Bookkeep CEO Jason Richelson wants to solve the problems he is seeing at businesses that work with gig economy delivery services and are having trouble tracking the payments they are supposed to receive.
His accounting automation system was designed for accountants and has developed more than 40 integrations this year alone for ecommerce, cannabis, point-of-sale and restaurant apps like Grubhub, Uber Eats and DoorDash that post daily sales to more established accounting systems like QuickBooks and Xero. Bookkeep also reconciles payment deposits and generates accounting summaries automatically on a daily basis. The company, based in Brooklyn, New York, has raised $5 million in seed funding this year.
Consumers have increasingly relied on gig economy delivery service apps to shop for goods and order food during the pandemic, especially with so many people working from home and having little time or desire to prepare lunch or visit a restaurant. But restaurants and stores are not always able to get good visibility into how much money they are making or losing through the apps, which typically take a cut of the revenue on each order.
“With all of these apps that everyone’s using for e-sales, bookkeepers have to get passwords and log in in order to find out what is going on with these deposits that they’re getting,” said Richelson. “A restaurant used to have one point of sale and one gross receipts deposit into their checking account for their credit cards, and it was pretty easy for the bookkeeper to figure out, OK, that’s my gross receipts against my point of sale. The fees will come out on the third of the next month, so I can figure out what’s going on and I can log in to the point of sale, which is normally a pretty good accounting platform. Now that’s gone. You’ve got Grubhub, Uber Eats, and five to 10 points of sales if you’re a restaurant, and in e-commerce, you’re often using two or three platforms and maybe up to 10 payment methods. Bookkeepers and accountants do not know where all these deposits are, what the fees are, what’s fees versus sales tax versus whatever. They can log into all these platforms to do it, but it’s basically slowing them down. And in the end, half of them don’t even bother and just book it to income because the owner never gives them the login. So we built a platform to automate this. We have 20 apps on our platform now and we do proper accrual accounting.”

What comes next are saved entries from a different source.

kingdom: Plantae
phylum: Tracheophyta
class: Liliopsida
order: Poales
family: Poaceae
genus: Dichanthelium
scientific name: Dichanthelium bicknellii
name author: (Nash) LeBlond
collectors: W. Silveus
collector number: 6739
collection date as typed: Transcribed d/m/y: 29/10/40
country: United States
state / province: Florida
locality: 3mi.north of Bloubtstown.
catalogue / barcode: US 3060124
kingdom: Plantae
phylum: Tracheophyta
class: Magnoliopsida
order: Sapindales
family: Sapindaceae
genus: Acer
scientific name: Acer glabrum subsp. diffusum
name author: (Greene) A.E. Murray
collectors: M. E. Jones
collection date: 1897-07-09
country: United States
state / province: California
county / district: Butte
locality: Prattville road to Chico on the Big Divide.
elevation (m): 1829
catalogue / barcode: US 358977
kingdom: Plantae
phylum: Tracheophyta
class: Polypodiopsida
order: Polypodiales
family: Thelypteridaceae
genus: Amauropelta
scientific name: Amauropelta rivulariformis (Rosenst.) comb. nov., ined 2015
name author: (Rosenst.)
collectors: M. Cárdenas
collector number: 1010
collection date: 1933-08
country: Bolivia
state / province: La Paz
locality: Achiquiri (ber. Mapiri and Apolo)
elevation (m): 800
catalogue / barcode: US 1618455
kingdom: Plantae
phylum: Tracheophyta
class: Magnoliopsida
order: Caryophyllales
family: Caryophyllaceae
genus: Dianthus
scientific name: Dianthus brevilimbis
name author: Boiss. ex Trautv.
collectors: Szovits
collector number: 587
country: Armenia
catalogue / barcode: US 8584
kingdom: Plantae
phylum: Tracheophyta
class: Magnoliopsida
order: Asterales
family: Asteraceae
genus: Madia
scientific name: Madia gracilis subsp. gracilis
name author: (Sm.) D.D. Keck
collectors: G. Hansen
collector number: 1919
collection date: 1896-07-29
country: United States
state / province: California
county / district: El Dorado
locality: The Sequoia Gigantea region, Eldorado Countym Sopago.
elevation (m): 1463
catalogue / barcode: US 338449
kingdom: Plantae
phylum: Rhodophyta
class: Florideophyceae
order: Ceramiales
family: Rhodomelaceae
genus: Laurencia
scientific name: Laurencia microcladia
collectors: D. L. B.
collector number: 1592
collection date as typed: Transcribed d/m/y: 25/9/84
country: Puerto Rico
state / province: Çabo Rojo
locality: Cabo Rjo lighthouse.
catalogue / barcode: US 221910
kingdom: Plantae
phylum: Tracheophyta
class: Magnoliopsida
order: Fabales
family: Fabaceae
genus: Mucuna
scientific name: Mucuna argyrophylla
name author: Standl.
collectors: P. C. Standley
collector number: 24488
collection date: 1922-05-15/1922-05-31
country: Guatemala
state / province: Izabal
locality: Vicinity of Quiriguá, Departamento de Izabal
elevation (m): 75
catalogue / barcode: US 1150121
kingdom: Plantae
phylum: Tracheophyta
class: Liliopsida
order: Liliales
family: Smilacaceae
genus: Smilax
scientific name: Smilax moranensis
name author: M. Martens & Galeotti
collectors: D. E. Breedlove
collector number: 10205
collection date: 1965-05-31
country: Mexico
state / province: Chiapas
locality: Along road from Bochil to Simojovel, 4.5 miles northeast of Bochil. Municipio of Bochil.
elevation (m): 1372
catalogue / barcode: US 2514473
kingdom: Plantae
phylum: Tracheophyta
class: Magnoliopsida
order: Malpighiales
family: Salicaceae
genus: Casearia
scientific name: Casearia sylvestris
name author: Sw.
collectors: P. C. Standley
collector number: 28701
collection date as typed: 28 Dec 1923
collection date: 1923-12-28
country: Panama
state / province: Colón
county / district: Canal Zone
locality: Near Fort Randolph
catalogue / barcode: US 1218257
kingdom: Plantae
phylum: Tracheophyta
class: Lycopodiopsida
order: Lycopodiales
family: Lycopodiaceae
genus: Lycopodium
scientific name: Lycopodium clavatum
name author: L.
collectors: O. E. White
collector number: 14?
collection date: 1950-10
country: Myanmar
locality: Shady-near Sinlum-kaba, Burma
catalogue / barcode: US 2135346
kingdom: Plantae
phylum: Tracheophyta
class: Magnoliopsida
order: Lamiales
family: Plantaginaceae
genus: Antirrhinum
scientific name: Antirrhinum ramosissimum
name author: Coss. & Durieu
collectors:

Richelson started his career as a PricewaterhouseCoopers systems analyst before launching several companies, including InternetCash.com, The Greene Grape Grocery, Simply Wine, and ShopKeep, a cloud-based point of sale system. He sold ShopKeep for $440 million in 2020 to Lightspeed, a Montreal-based provider of cloud-based commerce technology. On the other side he has also operated a wine store, where he keeps the books.
“Over the last three years, I started a bookkeeping firm,” said Richelson. “It wasn’t an accounting firm. All we do is your books because I’ve always done my books, all by myself, and one of the last things I did after I left ShopKeep was to just start doing the books on my wine store again and automated it completely.”
That led to the creation of his latest company,
“I told him your accountant does not do your books,” said Richelson. “Find out who does your books because that’s the person who’s suffering, and that’s the person who you never hear about. It’s the underserved. It’s mostly data entry people who are having that problem.”
Bookkeep integrates with QuickBooks, Xero, NetSuite and Sage Intaact, as well as with payment systems like PayPal and Square. Richelson would like the various technology providers to cooperate more on establishing common standards for transferring data so companies don’t have to rely on ever-changing application programming interfaces and customized connectors to integrate with each other.
“I want to start a nonprofit, basically an Accounting API Standards Alliance to get people on both sides — the people who create the data, which is the sales systems, the Uber Eats, the Grubhubs, the Shopifys — and then get the big CPA firms to come up with a standard of how we can transfer data securely and simply so that we can automate some of these workflows so that we can get this data properly into our books from your systems,” said Richelson. “It’s a really big problem, and we’ll try and get both sides to talk.”
He has also been working with cannabis businesses to help solve some of the problems they are facing with the accounting for their businesses, which are largely forced to rely on cash since most of the major banks still won’t work with them to avoid running afoul of federal law.
“They actually end up using a lot of that cash to pay their vendors,” said Richelson. “Unlike retail, where we would take an invoice, input and receive the inventory into the point of sale and then the accountant would pay the bill, when the inventory comes into the point of sale, they actually take the cash out of the drawer and pay the vendor in order to get the cash out of the business. They actually do recycle the cash by paying vendors right away, but sales tax is an enormous amount of money for them. They have to give estimates and pay it upfront. They have a lot of issues, but I think their biggest issue is that everyone thinks they make so much money that all their vendors charge them way too much money.”
He wants to use Bookkeep’s connectors for the different systems to streamline payments and recordkeeping. “I feel like nobody understands these workflows like we do in terms of sales to payments across e-commerce, cannabis, retail, and restaurants,” said Richelson. “We’re building this automation platform to really be a service provider to accountants and CPA firms and help them learn quickly and then automate all those processes.”